EXCERPT TO READ —

Another French move to get closer to US

The announcement by President Nicolas Sarkozy that France wants again to be a full member of the Washington-led North Atlantic Treaty Organisation (NATO) is further proof of Sarkozy’s eagerness to improve ties with the government of US President George W Bush. France has been a NATO member since its creation in 1949, but has refused to put its military troops under US leadership since 1966, when former president General Charles de Gaulle took the French army out of the military chain of command.

Sarkozy has now set two conditions for France to join NATO: an “improvement in the European defence policy,” and second, “that a place be made within the NATO’s highest echelons for French representatives.” Without this, “there won’t be a French reintegration”, Sarkozy wrote in an editorial comment published in The New York Times Sept. 21. Sarkozy’s predecessor in office Jacques Chirac had demanded similar conditions in 1995 for full integration into NATO, without success.

But, as Jean Dominique Merchet, defence correspondent of the French daily Libération, put it, “France is already NATO compatible.” For the last ten years France has been participating in several NATO operations from Kosovo to Afghanistan, he said. Besides, Merchet said, “France has adopted the same military processes as all other NATO members.” However conditional Sarkozy’s offer, it was the latest in a series of statements from him or leading members of his cabinet suggesting an eagerness to mend diplomatic ties with Washington. Those took a dip in early 2003 when France refused to go along with the Iraq invasion.

Dataset entries:

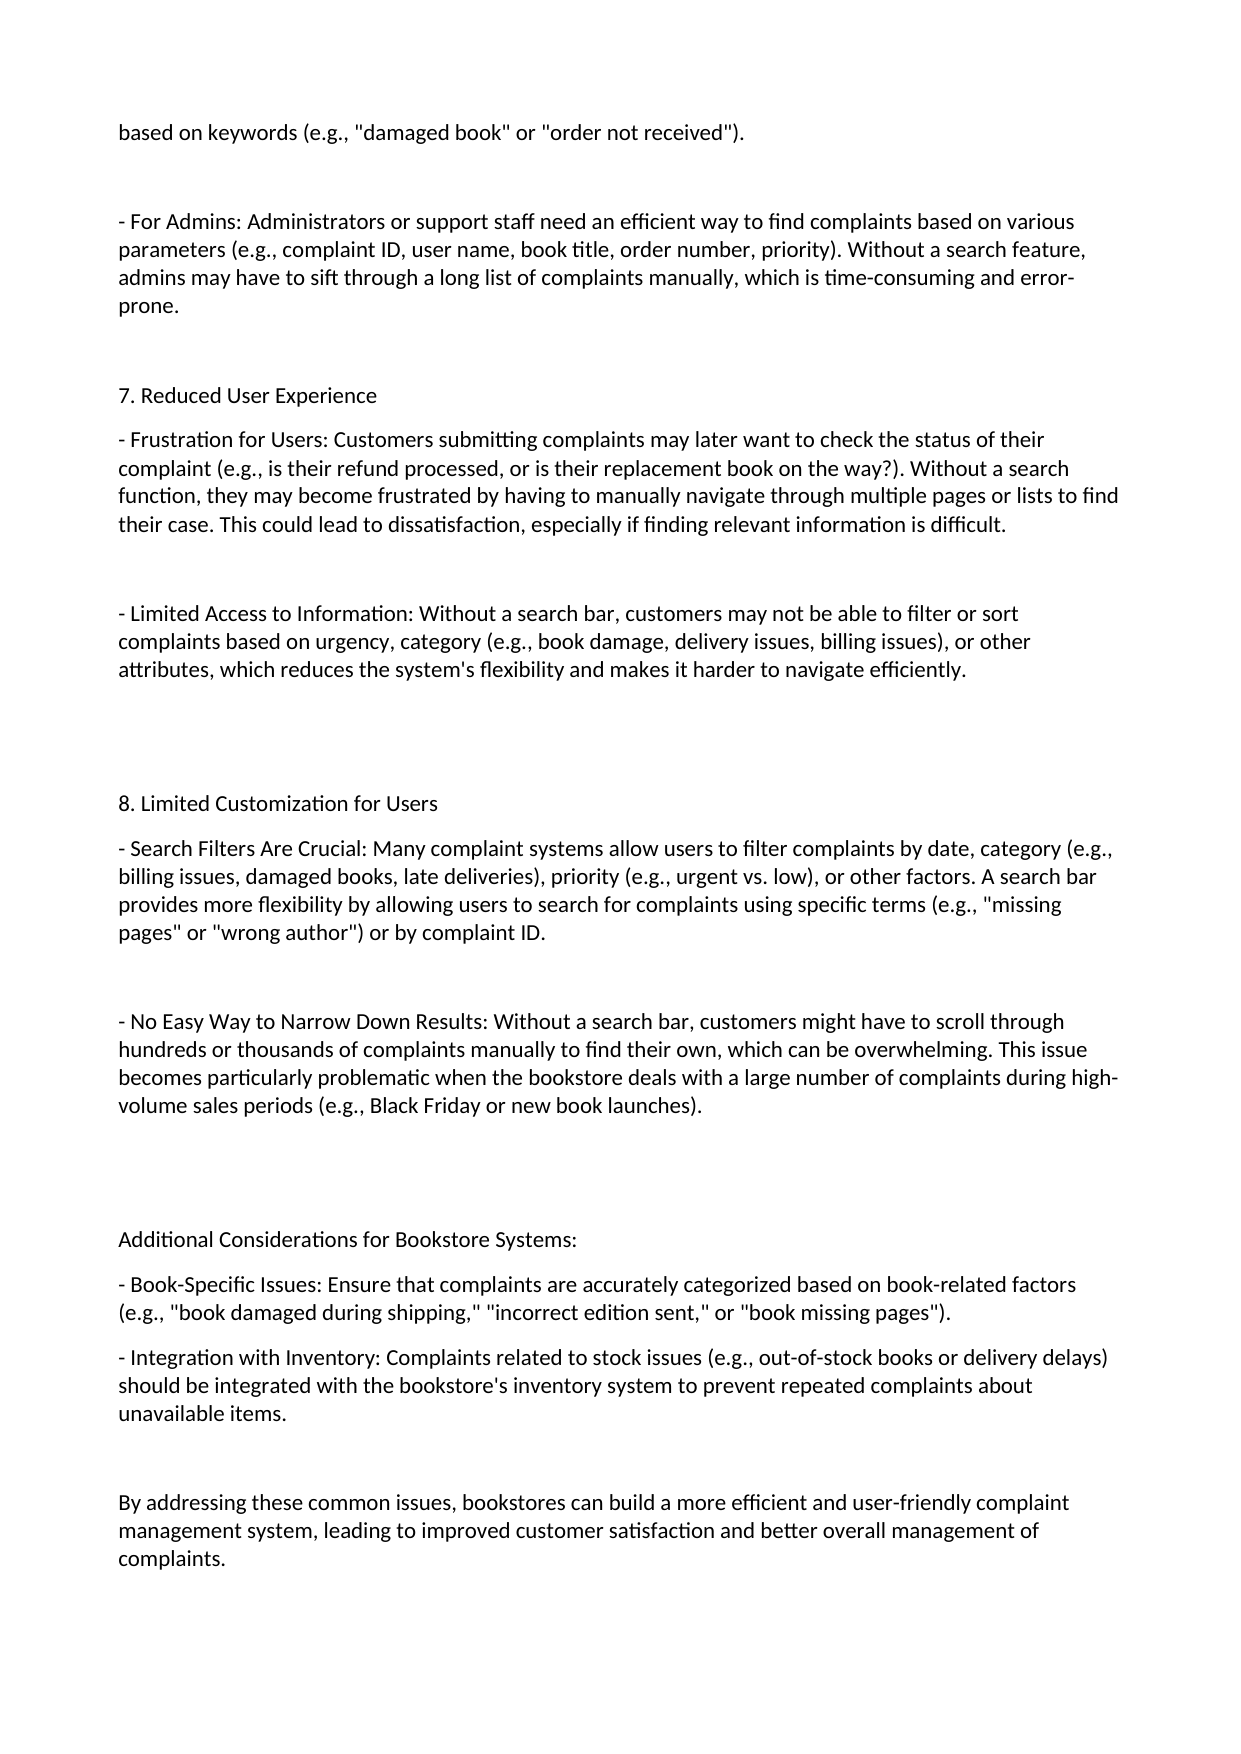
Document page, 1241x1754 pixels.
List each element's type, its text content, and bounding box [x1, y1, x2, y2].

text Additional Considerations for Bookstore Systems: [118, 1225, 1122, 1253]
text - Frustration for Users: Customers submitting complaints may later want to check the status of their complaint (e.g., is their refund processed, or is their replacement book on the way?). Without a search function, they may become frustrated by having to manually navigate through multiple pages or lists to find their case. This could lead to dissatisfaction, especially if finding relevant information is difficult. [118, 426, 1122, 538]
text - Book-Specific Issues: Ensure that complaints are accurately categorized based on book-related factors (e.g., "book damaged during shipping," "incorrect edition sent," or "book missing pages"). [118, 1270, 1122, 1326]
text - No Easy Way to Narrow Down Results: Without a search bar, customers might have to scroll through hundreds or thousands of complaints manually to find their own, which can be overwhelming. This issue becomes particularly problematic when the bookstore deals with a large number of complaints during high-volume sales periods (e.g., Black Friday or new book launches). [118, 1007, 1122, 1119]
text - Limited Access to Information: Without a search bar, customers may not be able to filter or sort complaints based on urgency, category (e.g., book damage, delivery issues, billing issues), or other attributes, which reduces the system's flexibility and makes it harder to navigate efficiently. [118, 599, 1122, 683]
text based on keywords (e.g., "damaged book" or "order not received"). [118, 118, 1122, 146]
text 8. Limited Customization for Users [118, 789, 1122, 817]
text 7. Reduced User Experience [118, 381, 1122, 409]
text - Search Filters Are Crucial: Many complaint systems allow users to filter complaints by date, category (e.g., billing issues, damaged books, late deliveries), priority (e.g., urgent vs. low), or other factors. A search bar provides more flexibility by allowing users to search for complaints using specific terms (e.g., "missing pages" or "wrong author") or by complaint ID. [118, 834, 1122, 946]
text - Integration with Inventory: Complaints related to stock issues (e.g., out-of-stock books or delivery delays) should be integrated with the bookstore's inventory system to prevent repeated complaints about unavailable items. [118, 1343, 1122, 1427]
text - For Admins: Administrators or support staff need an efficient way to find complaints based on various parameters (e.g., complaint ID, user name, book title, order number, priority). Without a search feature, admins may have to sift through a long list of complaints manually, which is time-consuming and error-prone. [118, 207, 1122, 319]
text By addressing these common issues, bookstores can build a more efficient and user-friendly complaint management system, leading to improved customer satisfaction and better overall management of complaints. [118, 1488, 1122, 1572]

TO BE DONE —
• 1. For the article on France and NATO, decide whether each statement agrees with it, answering yes or no and quoting the words that settle it: (a) France took its army out of NATO's military chain of command in 1966. (b) Jacques Chirac won full integration into NATO in 1995. (c) Sarkozy's editorial appeared in Libération.
• 2. According to the article on France and NATO, when did diplomatic ties between France and Washington take a dip, and why?
• 3. Carry on the article on France and NATO from its last sentence.

EXPECTED RESPONSES —
• 1.
(a) Yes: "since 1966, when former president General Charles de Gaulle took the French army out of the military chain of command."
(b) No: "Jacques Chirac had demanded similar conditions in 1995 for full integration into NATO, without success."
(c) No: "Sarkozy wrote in an editorial comment published in The New York Times Sept. 21."

• 2. In early 2003, when France refused to go along with the Iraq invasion.

• 3.
Over the summer, when Sarkozy spent several days in the US, he met Bush at his family home in Kennebunkport for an informal discussion. Photographs of that meeting were widely circulated, indicating Sarkozy’s keenness to spread the word. Sarkozy declared that France and the US have been “allies and friends for more than 250 years.” He was referring to French support for the US revolution against colonial power Britain in 1776.

Later, on Aug. 27, Sarkozy told French ambassadors gathered in Paris that a nuclear-armed Iran was “unacceptable” to France. In this, Sarkozy joined US ranks, and also broke with the position taken by his predecessor, Jacques Chirac, who had suggested as late as last year that Iran’s move to nuclear weapons seemed “inevitable.” Sarkozy said a joint diplomatic effort to deal with Tehran regime was the only option to “the Iranian bomb or the bombing of Iran.”

Sarkozy told the ambassadors that “I am one of those who think that the friendship between the US and France is as important today as it has been over the last two centuries.” He added that “allies do not mean aligned, and I feel perfectly free to express our agreements (with the US government) as well as our disagreements, without complacency or taboos.” So far, he has not expressed disagreements.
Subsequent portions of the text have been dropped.